» APPLY WHAT YOU READ
A - In the hay stocks article, why are the days of guessing about 2017 hay production and inventories over, and what do the new reports offer? Answer in one to three sentences.
B - Please pick up the hay stocks article after its last sentence and write the next paragraph.

» TEXT UNDER STUDY

———

USDA: There’s less hay
|By Mike Rankin|
The days of guessing about 2017 hay production and inventories have come to an end.
On January 12, USDA released their Crop Production and Crop Production Annual Summary reports. Combined, they offer a glimpse of the current state of the forage industry and give us a basis as to how sensitive hay markets might be to various production pressures in 2018.
December hay stocks
The USDA makes its annual assessment of hay stocks in May and December. Last May, hay stocks declined for the first time in three years, settling at about 24.4 million tons after the winter-feeding season.
Last week, USDA pegged December 1 hay stocks at 86.2 million tons, down 10 percent from one year ago. This was the first year-over-year decline in December stocks in four years and the lowest December stocks total since 2012 (see graph below).
As might be expected, individual states varied in the direction and amount of hay stocks (see table below). Of the major hay-producing states, the largest inventory declines occurred in drought-stricken North Dakota (down 28.7 percent), Texas (down 27 percent), North Carolina (down 26.7 percent), Oregon (down 26.1 percent), Washington (down 23.3 percent), Arizona (down 21.7 percent), and Louisiana (down 20.5 percent).
Aside from North Dakota, a number of other Midwest states had significant stock reductions, including Minnesota (down 19.1 percent), Wisconsin (down 17.2 percent), Michigan (down 16.7 percent), Kansas (down 15.1 percent), Iowa (down 14 percent), and South Dakota (down 10.8 percent). Indiana and Ohio experienced inventory gains.
In the West, California, Nevada, and New Mexico held steady with no change in year-over-year inventories. Colorado was up 6.1 percent and Wyoming was up 10.7 percent.

———

» DATASET EXCERPT
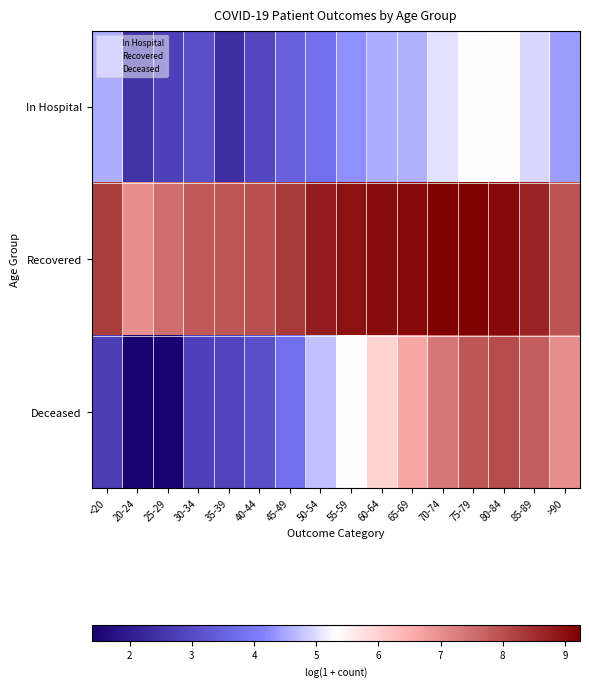

Reading left to right, list all the values displayed in this chart.

In Hospital: <20=4.6	20-24=2.5	25-29=2.8	30-34=3.1	35-39=2.4	40-44=2.9	45-49=3.5	50-54=3.8	55-59=4.3	60-64=4.6	65-69=4.6	70-74=5.1	75-79=5.3	80-84=5.3	85-89=5.0	>90=4.4
Recovered: <20=8.3	20-24=7.0	25-29=7.5	30-34=7.8	35-39=7.9	40-44=8.0	45-49=8.3	50-54=8.8	55-59=9.0	60-64=9.0	65-69=9.1	70-74=9.2	75-79=9.2	80-84=9.1	85-89=8.7	>90=7.9
Deceased: <20=2.7	20-24=1.4	25-29=1.4	30-34=2.8	35-39=2.8	40-44=3.1	45-49=3.8	50-54=4.7	55-59=5.3	60-64=6.0	65-69=6.6	70-74=7.4	75-79=7.9	80-84=8.0	85-89=7.8	>90=7.0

———

» ANSWERS PER TASK
A - On January 12, USDA released its Crop Production and Crop Production Annual Summary reports. Together they give a glimpse of the current state of the forage industry and a basis for judging how sensitive hay markets might be to various production pressures in 2018.

B -
Some of the Southeast states that experienced drought in 2016 were able to build back inventories in 2017. Alabama was up 47.6 percent and Georgia boosted its stocks by 30.5 percent.
Bottom line: U.S. hay stocks on December 1 were down significantly. The ability to buffer weather-related production issues in 2018 is not as great as in recent years.
Harvested hay acres
The forecasted harvested hay acreage for 2017 was pegged at 53.5 million last June, about the same as 2016. USDA’s January report set the final 2017 acreage at 53.8 million, slightly higher than 2016 but still about 663,000 acres less than 2015. The estimates only include acres that had at least one cutting harvested as dry hay.
Acres of alfalfa and alfalfa-grass dry hay mixtures declined from 16.9 million in 2016 to 16.6 million in 2017. States with the largest harvested alfalfa acreage declines included Montana (minus 200,000 acres), South Dakota (minus 200,000), Wisconsin (minus 140,000), Kansas (minus 130,000), and Minnesota (minus 130,000). California was down 60,000 acres. Iowa led gainers with 170,000 more alfalfa acres than 2016. No other state had over 80,000 additional acres.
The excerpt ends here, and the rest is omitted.